Re: upcoming kerneloops.org item: get_page_from_freelist

From: Andrew Morton
Date: Wed Jun 24 2009 - 14:31:06 EST


On Wed, 24 Jun 2009 20:53:41 +0300
Pekka Enberg <penberg@xxxxxxxxxxxxxx> wrote:

> Hi Andrew,
>
> Andrew Morton wrote:
> > On Wed, 24 Jun 2009 19:55:24 +0300 Pekka Enberg <penberg@xxxxxxxxxxxxxx> wrote:
> >
> >> On Wed, Jun 24, 2009 at 7:46 PM, Andrew Morton<akpm@xxxxxxxxxxxxxxxxxxxx> wrote:
> >>> Well yes. __Using GFP_NOFAIL on a higher-order allocation is bad. __This
> >>> patch is there to find, name, shame, blame and hopefully fix callers.
> >>>
> >>> A fix for cxgb3 is in the works. __slub's design is a big problem.
> >>>
> >>> But we'll probably have to revert it for 2.6.31 :(
> >> How is SLUB's design a problem here? Can't we just clear GFP_NOFAIL
> >> from the higher order allocation and thus force GFP_NOFAIL allocations
> >> to use the minimum required order?
> >
> > That could then lead to the __GFP_NOFAIL allocation attempt returning
> > NULL. But the callers cannot handle that and probably don't even test
> > for it - this is why they used __GFP_NOFAIL.
>
> No, the fallback allocation would still use __GFP_NOFAIL so the
> semantics are preserved.
>

<looks>

hm, I didn't know that slub could fall back to lower-order allocations
like that. Neat.

Yes, it looks like that change would improve things. We have had
reports before of machines which oomed over an order-1 attempt when
there were order-0 pages available.
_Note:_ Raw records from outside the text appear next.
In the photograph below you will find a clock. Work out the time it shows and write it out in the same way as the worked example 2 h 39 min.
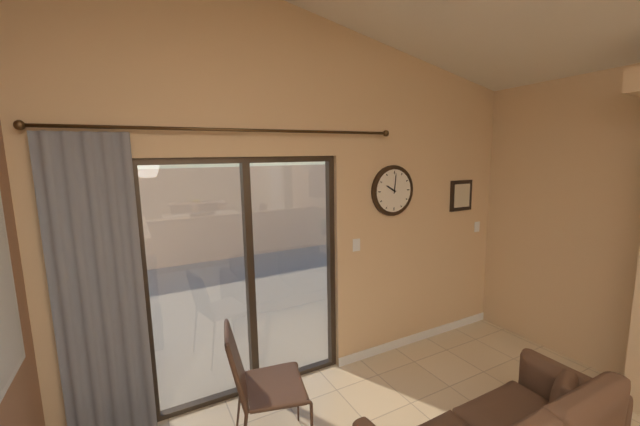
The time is 10 h 01 min
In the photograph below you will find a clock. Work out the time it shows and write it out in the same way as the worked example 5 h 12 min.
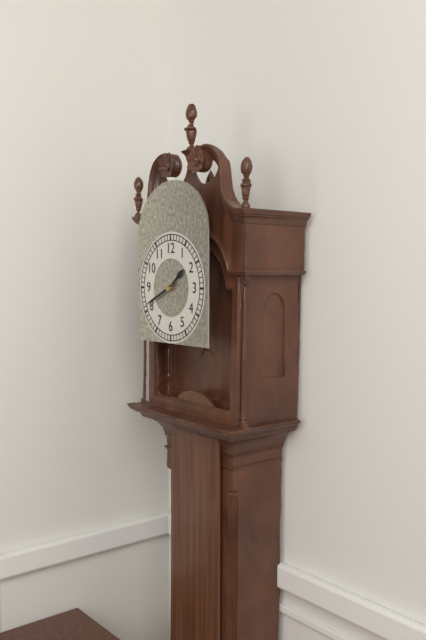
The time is 1 h 41 min
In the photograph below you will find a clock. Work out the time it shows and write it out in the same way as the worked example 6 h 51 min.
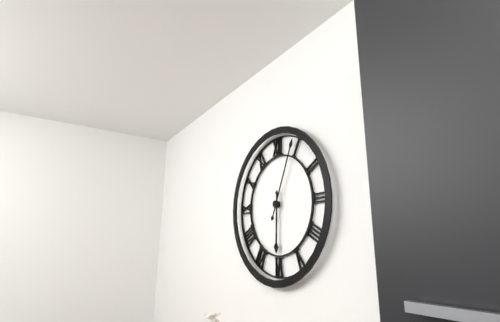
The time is 6 h 04 min
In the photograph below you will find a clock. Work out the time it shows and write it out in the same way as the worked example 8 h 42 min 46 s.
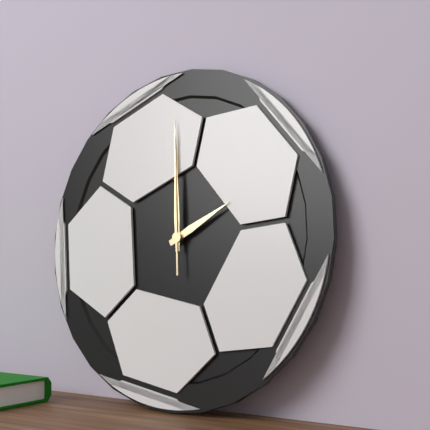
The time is 1 h 59 min 59 s
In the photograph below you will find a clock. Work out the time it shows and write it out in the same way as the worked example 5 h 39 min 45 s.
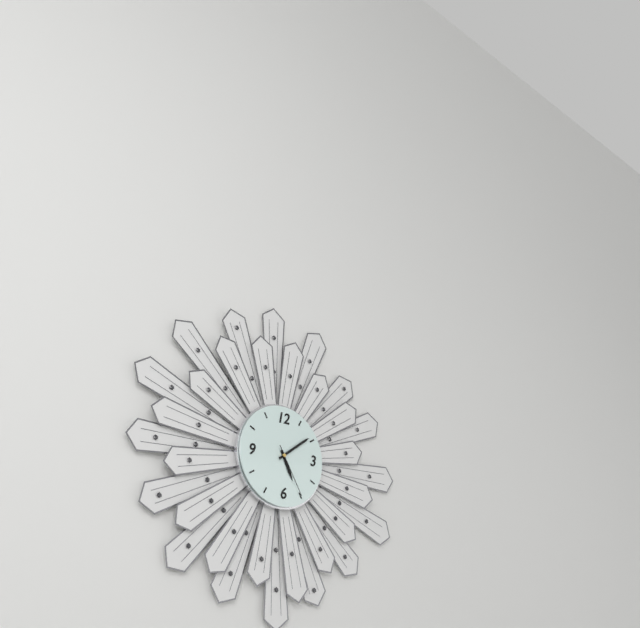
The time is 5 h 09 min 25 s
If that were to happen in
allocate_slab(__GFP_NOFAIL), things would get ugly and the patch would
help.

What's the expected value of s->min in allocate_slab()? In what
situations would it be >0?


btw, gcc has in the past made a mess of handling small copy-by-value
structs like 'struct kmem_cache_order_objects'. Probably it's improved
in recent years, but it'd be worth checking to see if
s/struct kmem_cache_order_objects/unsigned long/ generates better code.